Despite his marriage to another high-profile woman, “Onassis kept coming back for Callas as they continued to love each other,” says Spence in our interview. “Callas played a very nurturing role he couldn’t get from his other women.”

“Unlike his newfound wife, who he could not control, Onassis could control Callas emotionally, which in turn was part of the psychological dimension to their relationship,” says Spence.

It was during these tumultuous years when Callas began abusing pills and other medicines, which would eventually contribute to her ill health and overall decline, mentally and physically.

“Callas did so much that she was against when she was with Onassis,” Spence says

The later years

Whereas Onassis continued to pay for Callas’ apartment in Paris even after his marriage  to Kennedy, Callas was forced to work as Meneghini had squandered her wealth and continued to demand that she cover part of his legal expenses until their eventual divorce in 1971.

Callas eventually broke away from Onassis even though he repeatedly attempted to lure her back. In 1971, she attempted to find success outside of opera by cooperating with Italian film director Pier Paolo Pasolini, starring in his film Medea.

“At that time, Callas felt independent after having been wronged by Onassis,” Spence says.  But the Medea movie became a failure. Not only was Callas embarrassed by his film, but ultimately felt exploited by him as he published poetry about her,” Spence adds.

Attempting to recover from the film’s failure and staging a comeback in opera, Callas began teaching masterclasses at Juilliard in 1971-72.  In 1973-1974, she toured Europe, North America, and the Far East along with Giuseppe Di Stefano, who also became her lover.
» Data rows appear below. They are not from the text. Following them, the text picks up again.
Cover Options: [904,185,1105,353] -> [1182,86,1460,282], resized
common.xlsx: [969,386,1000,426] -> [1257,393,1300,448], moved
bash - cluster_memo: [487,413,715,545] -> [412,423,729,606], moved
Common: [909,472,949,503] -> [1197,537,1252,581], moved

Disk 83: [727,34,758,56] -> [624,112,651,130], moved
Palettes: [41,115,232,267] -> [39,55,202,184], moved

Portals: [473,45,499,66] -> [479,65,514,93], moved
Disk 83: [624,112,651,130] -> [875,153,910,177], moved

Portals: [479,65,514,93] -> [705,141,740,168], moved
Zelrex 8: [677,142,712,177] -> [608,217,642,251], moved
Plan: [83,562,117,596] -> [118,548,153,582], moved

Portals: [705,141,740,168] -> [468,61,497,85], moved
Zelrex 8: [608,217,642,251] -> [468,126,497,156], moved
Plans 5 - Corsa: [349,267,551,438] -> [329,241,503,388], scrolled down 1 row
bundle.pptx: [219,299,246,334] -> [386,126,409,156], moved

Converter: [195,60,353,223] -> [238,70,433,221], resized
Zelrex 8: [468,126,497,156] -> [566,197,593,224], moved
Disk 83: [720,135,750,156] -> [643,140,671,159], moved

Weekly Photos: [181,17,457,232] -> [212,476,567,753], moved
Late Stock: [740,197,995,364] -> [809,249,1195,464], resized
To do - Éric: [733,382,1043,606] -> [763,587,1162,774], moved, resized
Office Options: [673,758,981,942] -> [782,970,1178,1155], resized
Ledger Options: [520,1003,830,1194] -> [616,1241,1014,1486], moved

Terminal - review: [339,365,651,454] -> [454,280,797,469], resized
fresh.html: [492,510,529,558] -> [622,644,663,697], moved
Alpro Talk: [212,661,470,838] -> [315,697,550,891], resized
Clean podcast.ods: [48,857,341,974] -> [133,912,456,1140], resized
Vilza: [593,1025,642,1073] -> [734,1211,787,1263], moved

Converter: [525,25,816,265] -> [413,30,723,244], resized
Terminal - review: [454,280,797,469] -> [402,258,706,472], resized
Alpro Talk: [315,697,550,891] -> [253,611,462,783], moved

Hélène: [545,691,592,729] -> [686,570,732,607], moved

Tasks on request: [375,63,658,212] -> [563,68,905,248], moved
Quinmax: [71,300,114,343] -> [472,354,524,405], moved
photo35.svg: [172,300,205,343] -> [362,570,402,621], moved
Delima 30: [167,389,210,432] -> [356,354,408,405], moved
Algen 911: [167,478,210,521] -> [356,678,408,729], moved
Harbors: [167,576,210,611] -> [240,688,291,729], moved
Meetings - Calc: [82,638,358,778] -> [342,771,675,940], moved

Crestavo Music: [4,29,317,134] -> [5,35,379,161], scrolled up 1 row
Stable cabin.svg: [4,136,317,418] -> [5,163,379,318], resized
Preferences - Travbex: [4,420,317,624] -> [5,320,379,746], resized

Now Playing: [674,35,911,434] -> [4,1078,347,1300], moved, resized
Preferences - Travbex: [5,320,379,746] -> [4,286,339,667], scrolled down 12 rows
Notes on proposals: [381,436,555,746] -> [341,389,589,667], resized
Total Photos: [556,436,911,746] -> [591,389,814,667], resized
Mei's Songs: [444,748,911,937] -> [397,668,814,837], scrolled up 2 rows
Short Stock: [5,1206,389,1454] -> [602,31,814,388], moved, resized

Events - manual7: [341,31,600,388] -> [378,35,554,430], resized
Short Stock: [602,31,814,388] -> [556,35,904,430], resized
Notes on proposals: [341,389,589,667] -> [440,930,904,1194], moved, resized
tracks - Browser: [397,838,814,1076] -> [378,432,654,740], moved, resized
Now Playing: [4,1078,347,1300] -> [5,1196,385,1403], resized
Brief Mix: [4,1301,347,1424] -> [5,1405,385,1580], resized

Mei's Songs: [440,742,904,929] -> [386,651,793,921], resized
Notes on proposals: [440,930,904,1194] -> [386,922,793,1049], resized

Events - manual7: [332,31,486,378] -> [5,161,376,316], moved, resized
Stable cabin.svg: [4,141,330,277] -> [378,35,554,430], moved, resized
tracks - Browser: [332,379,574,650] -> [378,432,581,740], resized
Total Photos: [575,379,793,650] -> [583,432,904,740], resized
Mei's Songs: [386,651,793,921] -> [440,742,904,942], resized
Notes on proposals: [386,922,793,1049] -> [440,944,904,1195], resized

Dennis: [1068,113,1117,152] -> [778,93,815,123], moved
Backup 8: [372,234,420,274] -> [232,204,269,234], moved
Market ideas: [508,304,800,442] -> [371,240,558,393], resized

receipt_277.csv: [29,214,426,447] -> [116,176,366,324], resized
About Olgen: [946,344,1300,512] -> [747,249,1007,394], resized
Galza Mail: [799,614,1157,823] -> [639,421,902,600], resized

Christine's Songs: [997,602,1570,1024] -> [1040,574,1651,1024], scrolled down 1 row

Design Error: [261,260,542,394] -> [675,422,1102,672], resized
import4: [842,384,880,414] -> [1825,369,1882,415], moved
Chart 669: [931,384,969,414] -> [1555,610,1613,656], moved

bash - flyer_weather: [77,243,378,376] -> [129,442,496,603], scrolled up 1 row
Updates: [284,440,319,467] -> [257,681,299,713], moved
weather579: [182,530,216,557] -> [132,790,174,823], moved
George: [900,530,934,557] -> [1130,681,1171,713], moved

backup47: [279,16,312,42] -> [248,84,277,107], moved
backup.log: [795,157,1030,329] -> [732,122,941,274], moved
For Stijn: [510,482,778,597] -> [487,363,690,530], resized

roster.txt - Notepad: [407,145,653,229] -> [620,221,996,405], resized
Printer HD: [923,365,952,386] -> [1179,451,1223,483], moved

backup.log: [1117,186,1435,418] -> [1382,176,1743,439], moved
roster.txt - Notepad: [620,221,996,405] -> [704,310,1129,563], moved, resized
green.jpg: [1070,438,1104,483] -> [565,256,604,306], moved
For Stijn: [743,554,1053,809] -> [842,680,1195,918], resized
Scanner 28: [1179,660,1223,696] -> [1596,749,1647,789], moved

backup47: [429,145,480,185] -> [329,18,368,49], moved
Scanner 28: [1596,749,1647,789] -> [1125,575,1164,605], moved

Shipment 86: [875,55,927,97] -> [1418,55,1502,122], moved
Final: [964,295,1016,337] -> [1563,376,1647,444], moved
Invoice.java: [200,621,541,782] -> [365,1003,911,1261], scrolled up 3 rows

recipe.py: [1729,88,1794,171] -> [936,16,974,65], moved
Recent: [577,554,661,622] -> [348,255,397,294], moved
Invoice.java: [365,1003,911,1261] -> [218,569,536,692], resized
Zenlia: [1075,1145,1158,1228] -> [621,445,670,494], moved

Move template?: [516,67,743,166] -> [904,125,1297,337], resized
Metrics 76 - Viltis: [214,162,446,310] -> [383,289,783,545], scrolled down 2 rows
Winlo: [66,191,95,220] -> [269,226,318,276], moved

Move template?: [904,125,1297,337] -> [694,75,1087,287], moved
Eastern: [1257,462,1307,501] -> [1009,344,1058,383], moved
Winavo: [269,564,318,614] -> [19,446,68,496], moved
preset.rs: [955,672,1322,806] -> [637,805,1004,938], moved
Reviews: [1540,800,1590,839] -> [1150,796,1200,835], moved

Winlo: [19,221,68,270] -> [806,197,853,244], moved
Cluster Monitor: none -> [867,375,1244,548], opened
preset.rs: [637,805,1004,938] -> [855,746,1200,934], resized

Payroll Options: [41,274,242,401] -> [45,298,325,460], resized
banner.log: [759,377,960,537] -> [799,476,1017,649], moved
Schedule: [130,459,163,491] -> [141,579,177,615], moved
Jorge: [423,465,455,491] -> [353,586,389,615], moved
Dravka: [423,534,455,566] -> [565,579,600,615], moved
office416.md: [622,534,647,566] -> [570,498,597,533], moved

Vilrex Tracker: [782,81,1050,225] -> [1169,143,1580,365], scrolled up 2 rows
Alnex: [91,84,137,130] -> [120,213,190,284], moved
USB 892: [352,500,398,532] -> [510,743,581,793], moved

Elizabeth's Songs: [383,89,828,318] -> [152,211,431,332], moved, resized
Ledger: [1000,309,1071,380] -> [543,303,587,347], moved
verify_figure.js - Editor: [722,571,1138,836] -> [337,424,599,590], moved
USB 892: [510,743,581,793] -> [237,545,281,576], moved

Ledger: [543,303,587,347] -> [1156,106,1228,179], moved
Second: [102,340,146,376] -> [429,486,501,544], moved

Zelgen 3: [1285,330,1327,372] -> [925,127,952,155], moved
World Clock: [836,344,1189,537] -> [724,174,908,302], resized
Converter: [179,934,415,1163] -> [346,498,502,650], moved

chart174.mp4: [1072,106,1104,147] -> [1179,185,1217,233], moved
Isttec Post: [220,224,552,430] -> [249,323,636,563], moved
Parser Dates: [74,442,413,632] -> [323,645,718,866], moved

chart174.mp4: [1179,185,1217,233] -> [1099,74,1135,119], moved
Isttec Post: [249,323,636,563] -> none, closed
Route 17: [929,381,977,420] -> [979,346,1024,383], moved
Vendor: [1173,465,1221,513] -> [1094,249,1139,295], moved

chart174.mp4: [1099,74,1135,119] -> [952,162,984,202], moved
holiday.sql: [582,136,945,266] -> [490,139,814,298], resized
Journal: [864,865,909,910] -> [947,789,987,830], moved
The relationship between the two, however, did not last as Callas’ zest for life was slowly ebbing out.

“They were completely obsessed with one another:” Spence

On September 16, 1977, Callas died alone and isolated in her Paris apartment.

 In Spence’s epilogue, the reader will quickly discover who – among the many questionable characters she had been forced to deal with throughout her tragic life – would attempt to secure her estate for themselves.

 Lyndsy Spence’s “Cast a Diva: The Hidden Life of Maria Callas” (The History Press, 2021) is not only a page turner, but required reading for everyone interested in the world of opera as she paints a compelling narrative about Callas’ truly tragic life. Yet, Callas’ legacy is about triumph and the human ability to overcome some of life’s biggest obstacles.

All Callas images are from the private collections of Cosimo Capanni, Dimitris Pyromallis, Nicos Haralabopoulos, Nuri Lidar, Renzo Allegri, and Sarah Allouche.